- _Exercise input_:

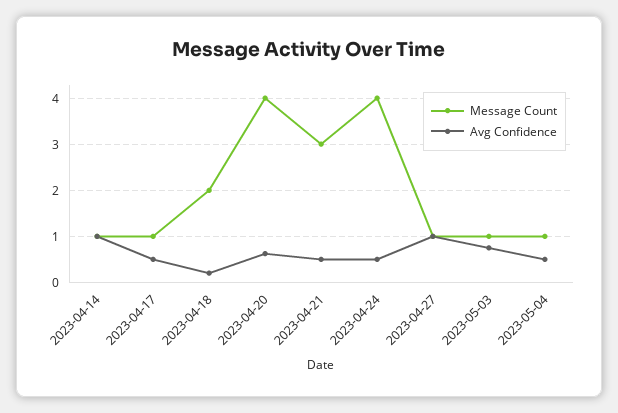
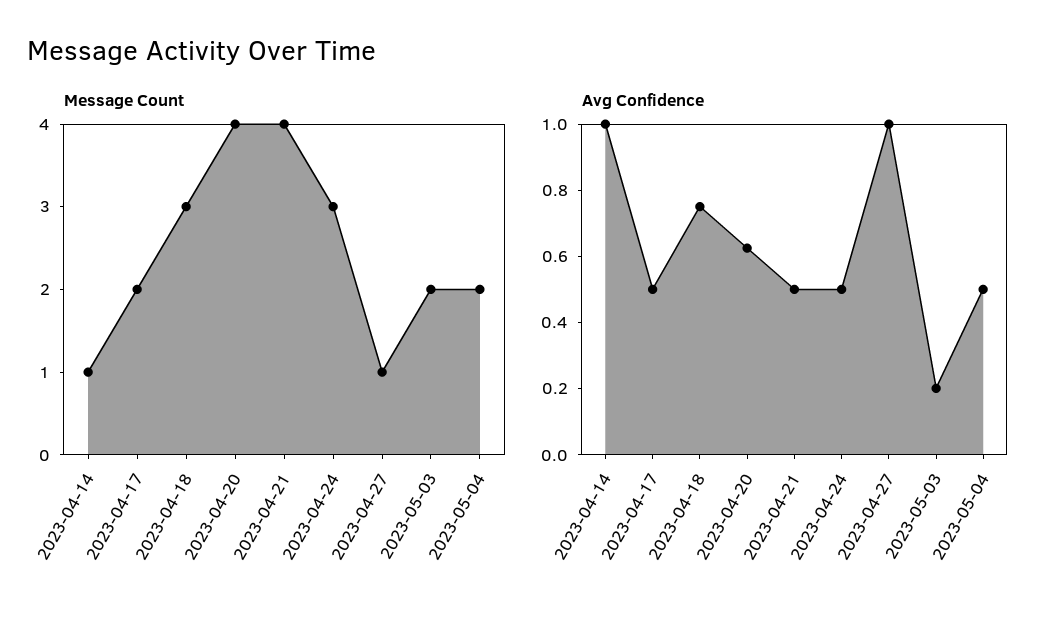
Message Count, 2023-04-17: 1 -> 2
Message Count, 2023-04-18: 2 -> 3
Avg Confidence, 2023-04-18: 0.2 -> 0.75
Message Count, 2023-04-21: 3 -> 4
Message Count, 2023-04-24: 4 -> 3
Message Count, 2023-05-03: 1 -> 2
Avg Confidence, 2023-05-03: 0.8 -> 0.2
Message Count, 2023-05-04: 1 -> 2

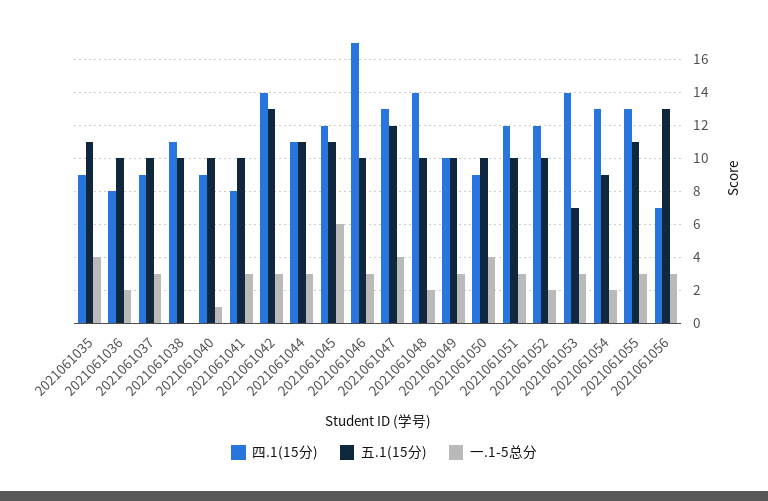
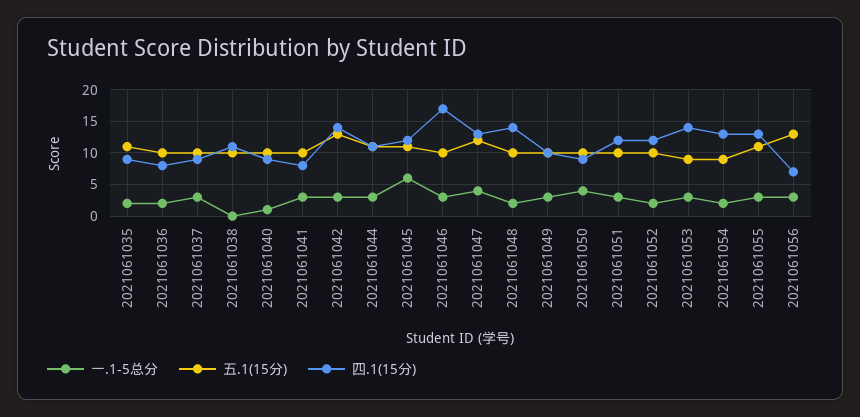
一.1-5总分, 2021061035: 4 -> 2
五.1(15分), 2021061053: 7 -> 9

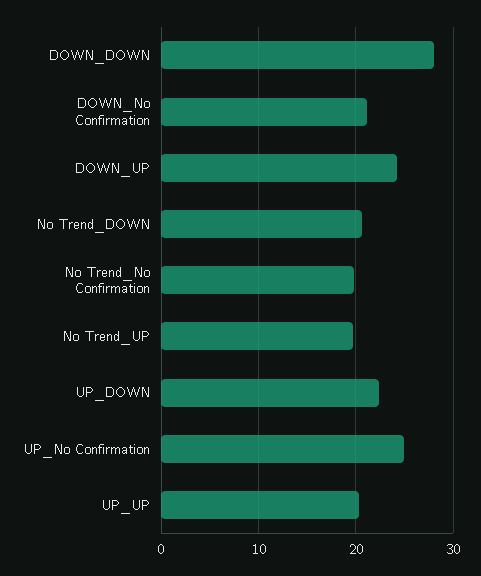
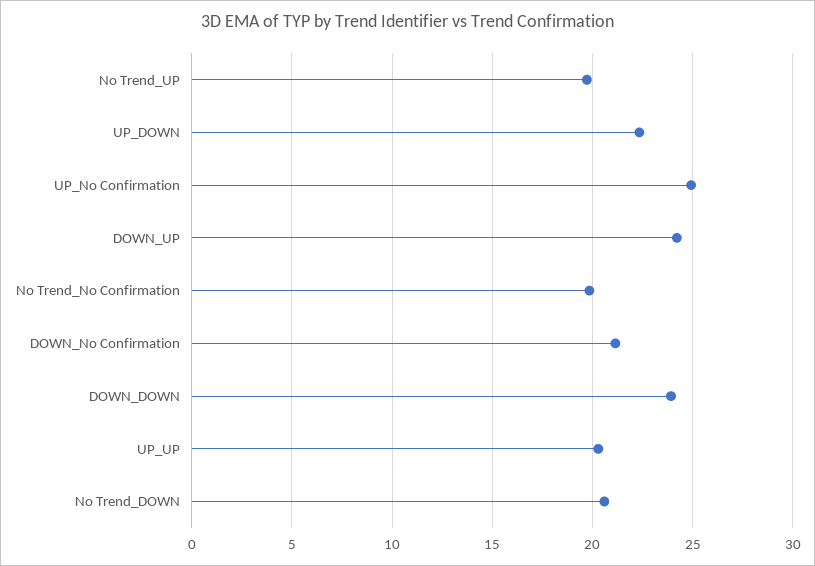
DOWN_DOWN: 28 -> 24

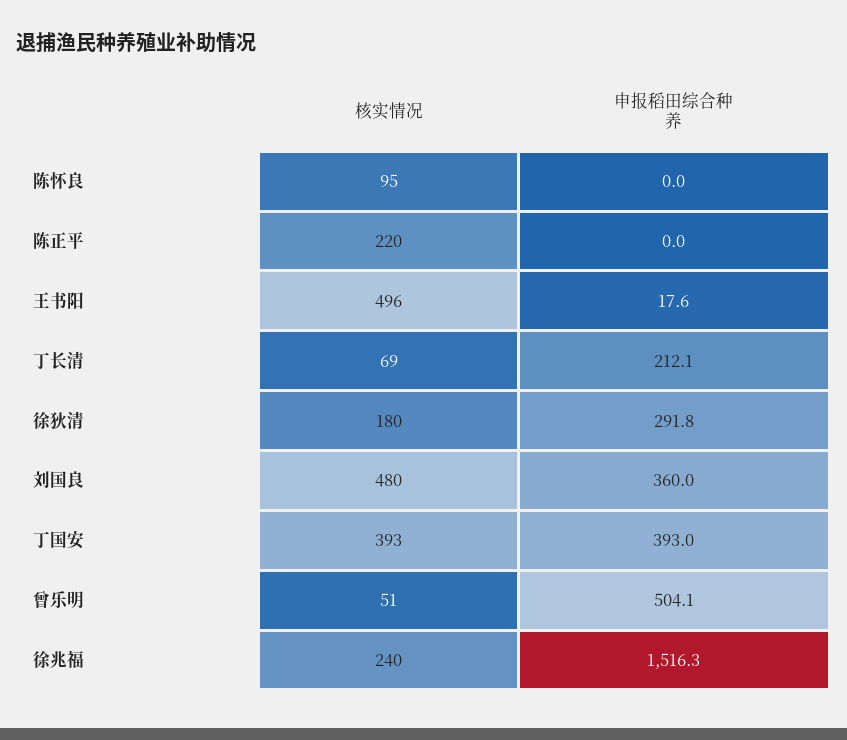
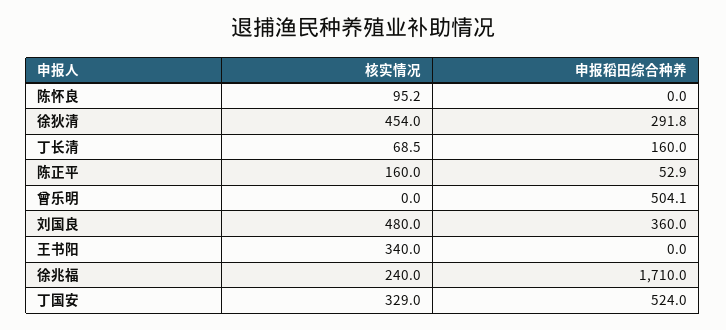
核实情况, 陈正平: 220 -> 160
申报稻田综合种养, 陈正平: 0 -> 52.9
核实情况, 王书阳: 496 -> 340
申报稻田综合种养, 王书阳: 17.6 -> 0
申报稻田综合种养, 丁长清: 212.1 -> 160
核实情况, 徐狄清: 180 -> 454
核实情况, 丁国安: 393 -> 329
申报稻田综合种养, 丁国安: 393 -> 524
核实情况, 曾乐明: 51 -> 0
申报稻田综合种养, 徐兆福: 1516.3 -> 1710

- _Problem to solve_:
Give back each entry exactly as it appears, with no pictures.

- _Result below_:
Message Count, 2023-04-17: 1 -> 2
Message Count, 2023-04-18: 2 -> 3
Avg Confidence, 2023-04-18: 0.2 -> 0.75
Message Count, 2023-04-21: 3 -> 4
Message Count, 2023-04-24: 4 -> 3
Message Count, 2023-05-03: 1 -> 2
Avg Confidence, 2023-05-03: 0.8 -> 0.2
Message Count, 2023-05-04: 1 -> 2

一.1-5总分, 2021061035: 4 -> 2
五.1(15分), 2021061053: 7 -> 9

DOWN_DOWN: 28 -> 24

核实情况, 陈正平: 220 -> 160
申报稻田综合种养, 陈正平: 0 -> 52.9
核实情况, 王书阳: 496 -> 340
申报稻田综合种养, 王书阳: 17.6 -> 0
申报稻田综合种养, 丁长清: 212.1 -> 160
核实情况, 徐狄清: 180 -> 454
核实情况, 丁国安: 393 -> 329
申报稻田综合种养, 丁国安: 393 -> 524
核实情况, 曾乐明: 51 -> 0
申报稻田综合种养, 徐兆福: 1516.3 -> 1710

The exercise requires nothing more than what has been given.